Entretien avec Alexe Poukine, réalisatrice de Kika
par Ava Cahen
par Ava Cahen
Après Sans frapper (2019), son premier long métrage documentaire, Alexe Poukine s’engage dans la voie de la fiction avec Kika, drame coup de poing qui raconte la précarité économique et émotionnelle dans laquelle se trouve une assistante sociale (et maman solo) suite à un grand malheur dont elle ne parvient pas à se relever.
Entretien avec Alexe Poukine
J'ai envie de réaliser de la fiction depuis que j'ai vu Pretty Woman en salle à l'âge de 8 ans. Mais venant d'un milieu très éloigné du cinéma et de l'art en général, j'ai pris des chemins un peu tortueux pour semer mon sentiment d'illégitimité. Pour moi, Kika est un peu la suite de Palma. Dans ce premier court métrage de fiction, j'ai remis en scène une période de ma vie où je vivais seule avec ma fille dans une situation financière précaire. À cette époque, ayant quatre mois de loyer de retard, j'ai commencé à passer en revue les possibilités de gagner de l'argent rapidement. Une option alors parfaitement inenvisageable m'a traversé l'esprit : la seule chose monnayable qui m'appartenait encore était mon corps. Mais étais-je capable de vendre des services sexuels ? Et lesquels ? Et comment devient-on travailleuse du sexe ? Grâce au financement de mon second documentaire, je n'ai pas eu à répondre de façon concrète à ces questions. D'une certaine façon, Kika est la femme que j'imagine que j'aurais été, si je n'étais pas devenue réalisatrice.
Pour moi, Kika est une femme d'une grande gentillesse qui fonctionne constamment en surrégime. Elle utilise le second degré comme un mécanisme de défense, elle est un peu à côté de ce qu'elle vit, comme si elle ne pouvait affronter la réalité que de biais. D'une certaine façon, Kika performe en permanence, elle contrôle ses émotions et son environnement. J'ai cherché celle qui interpréterait le rôle de Kika pendant presque deux ans. Des comédiennes connues ou non professionnelles ont passé le casting en France et en Belgique. Au vu du parcours singulier de Kika, il fallait qu'elle soit suffisamment attachante pour que les spectatrices et spectateurs continuent à s'identifier à elle, même lorsqu'elle s'embarque dans une voie peu banale. Quand Youna De Peretti, la directrice de casting, m'a proposé de rencontrer Manon, j'imaginais une femme plus âgée et moins belle. Mais dès que je l'ai vue en essais, il était évident que ce serait elle. Je crois qu'il y a entre Manon et moi une grande confiance. C'est une comédienne hyper généreuse et extrêmement précise, avec une grande force de propositions.

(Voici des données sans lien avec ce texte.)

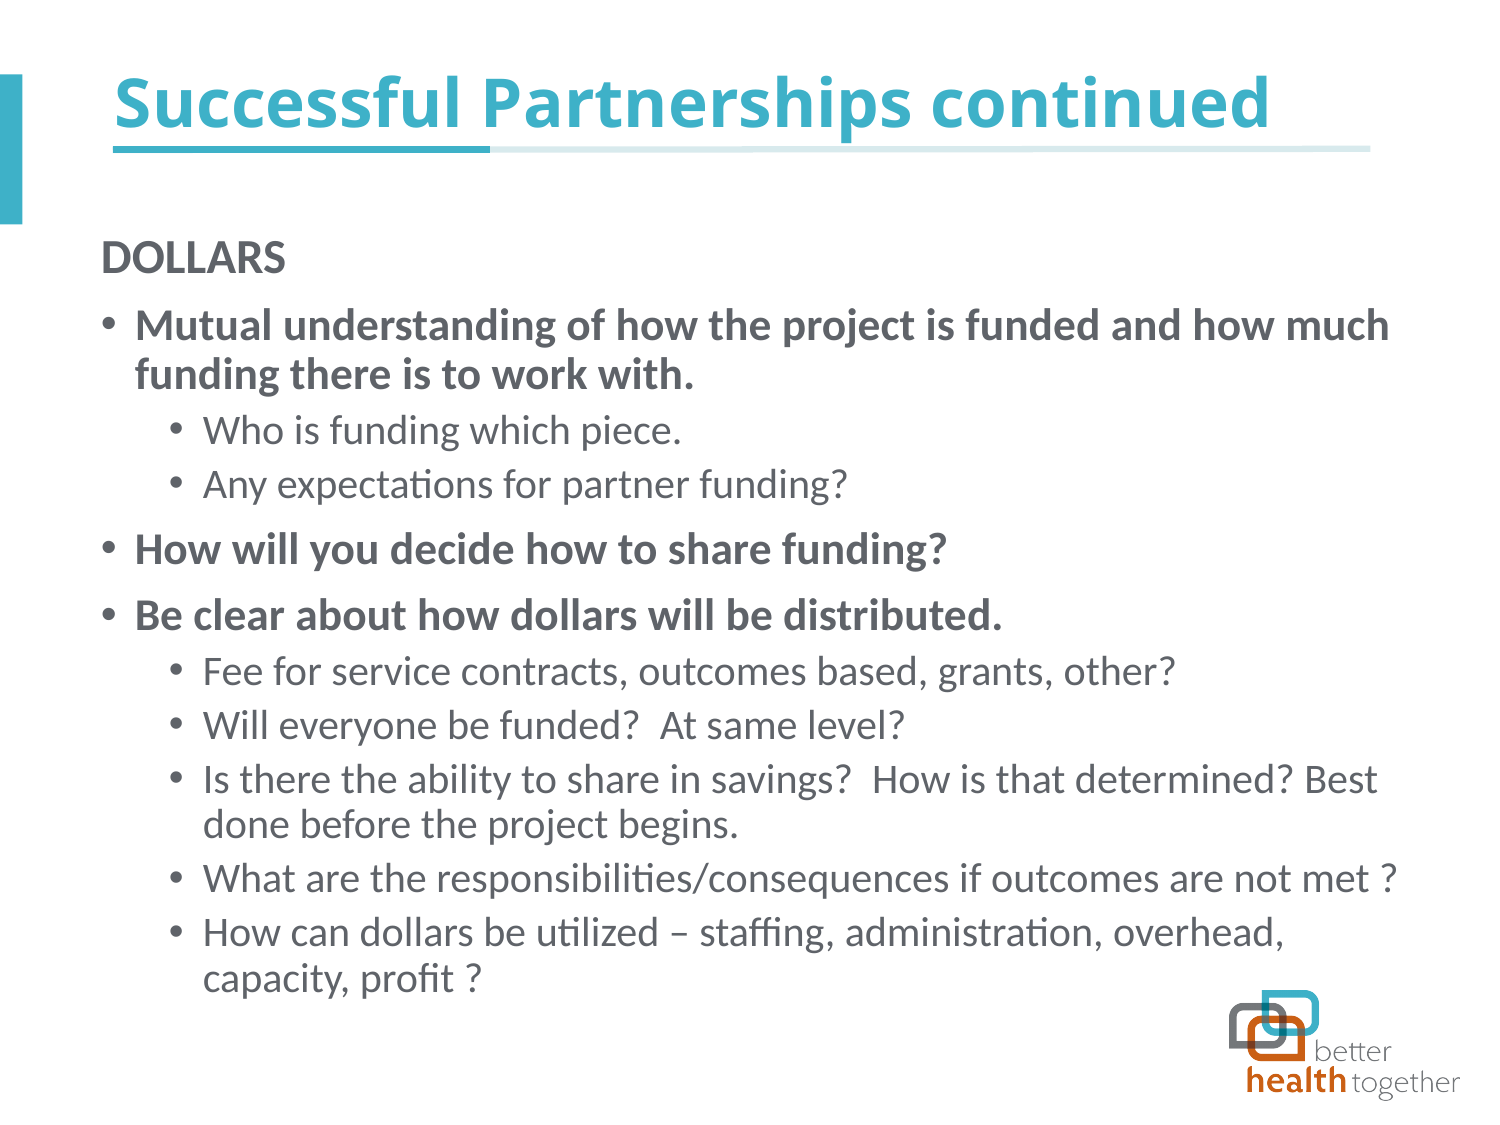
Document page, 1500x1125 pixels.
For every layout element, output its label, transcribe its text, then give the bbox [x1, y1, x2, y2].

list DOLLARS Mutual understanding of how the project is funded and how much funding there is to work with. Who is funding which piece. Any expectations for partner funding? How will you decide how to share funding? Be clear about how dollars will be distributed. Fee for service contracts, outcomes based, grants, other? Will everyone be funded? At same level? Is there the ability to share in savings? How is that determined? Best done before the project begins. What are the responsibilities/consequences if outcomes are not met ? How can dollars be utilized – staffing, administration, overhead, capacity, profit ? [85, 223, 1415, 1040]
title Successful Partnerships continued [114, 68, 1334, 148]
picture [1229, 990, 1460, 1101]
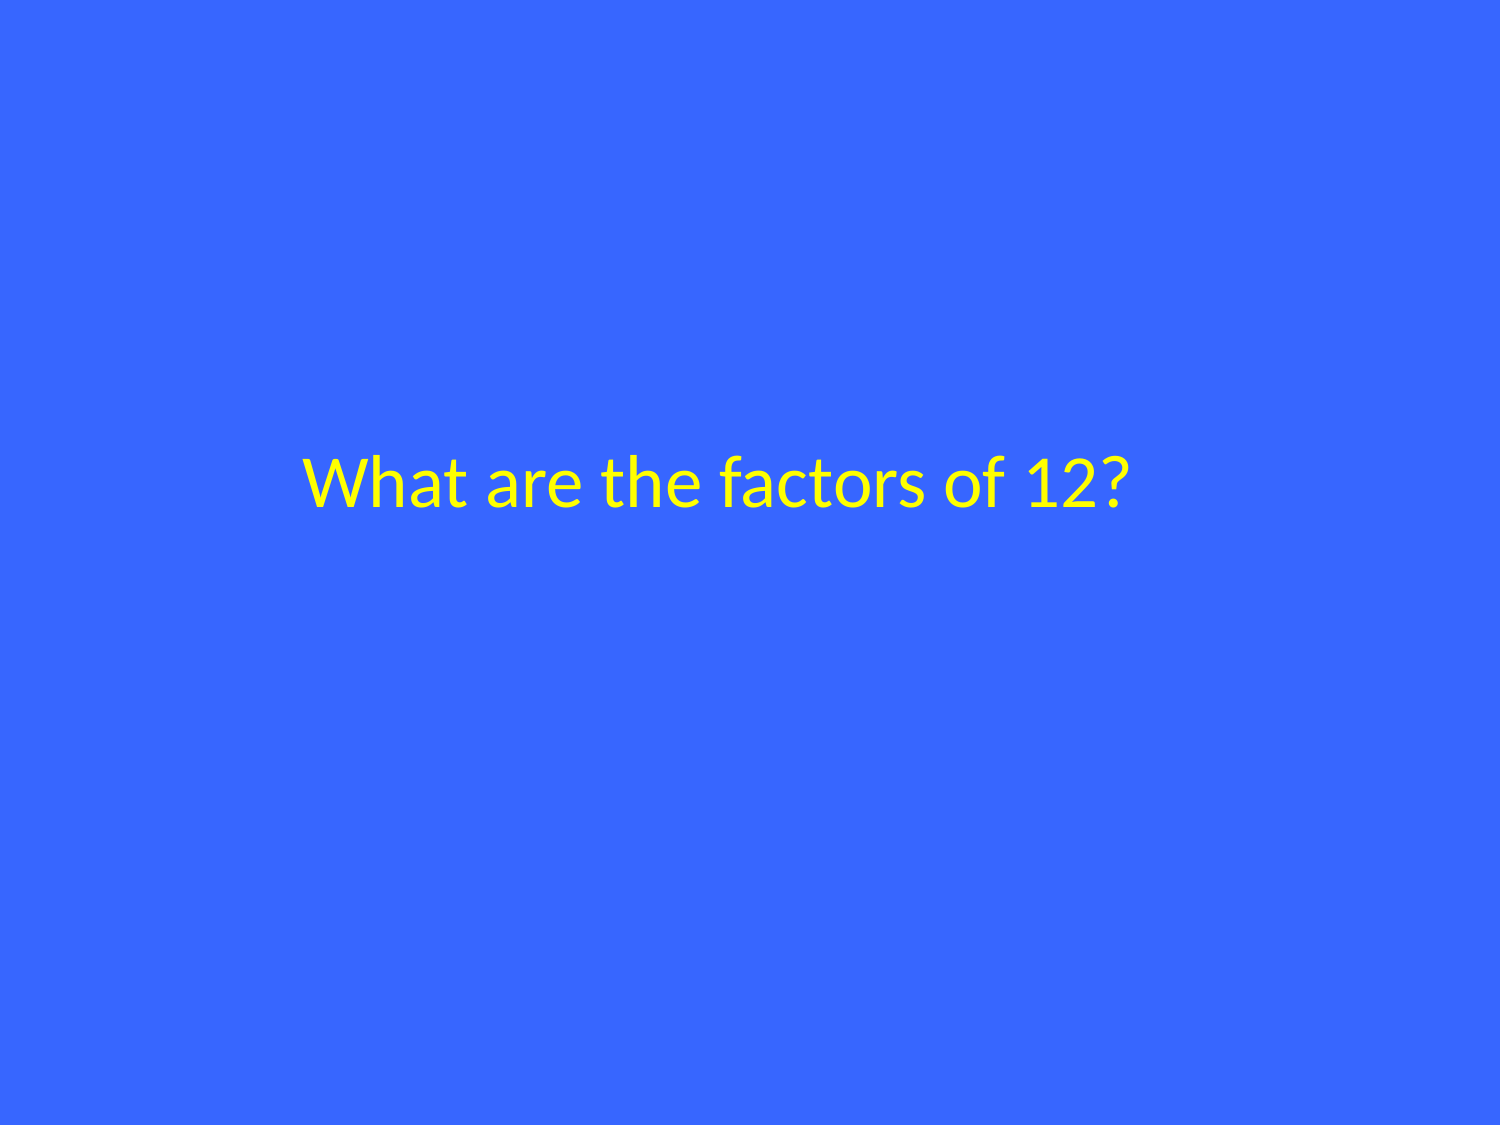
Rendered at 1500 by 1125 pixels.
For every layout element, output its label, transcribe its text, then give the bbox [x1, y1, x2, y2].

N'ayant pas été formée en fiction et n'ayant jamais travaillé sur d'autres tournages que les miens, pour ce premier long métrage de fiction, j'ai appris en tâtonnant. En tant que documentariste, mon travail est de trouver le point de vue le plus pertinent pour observer la réalité. J'ai mis du temps à prendre une attitude moins attentiste vis-à-vis de ce qui existe déjà, moins respectueuse de la réalité, à comprendre qu'en fiction, parfois, la réalité est moins crédible et moins forte que ce qui est fabriqué.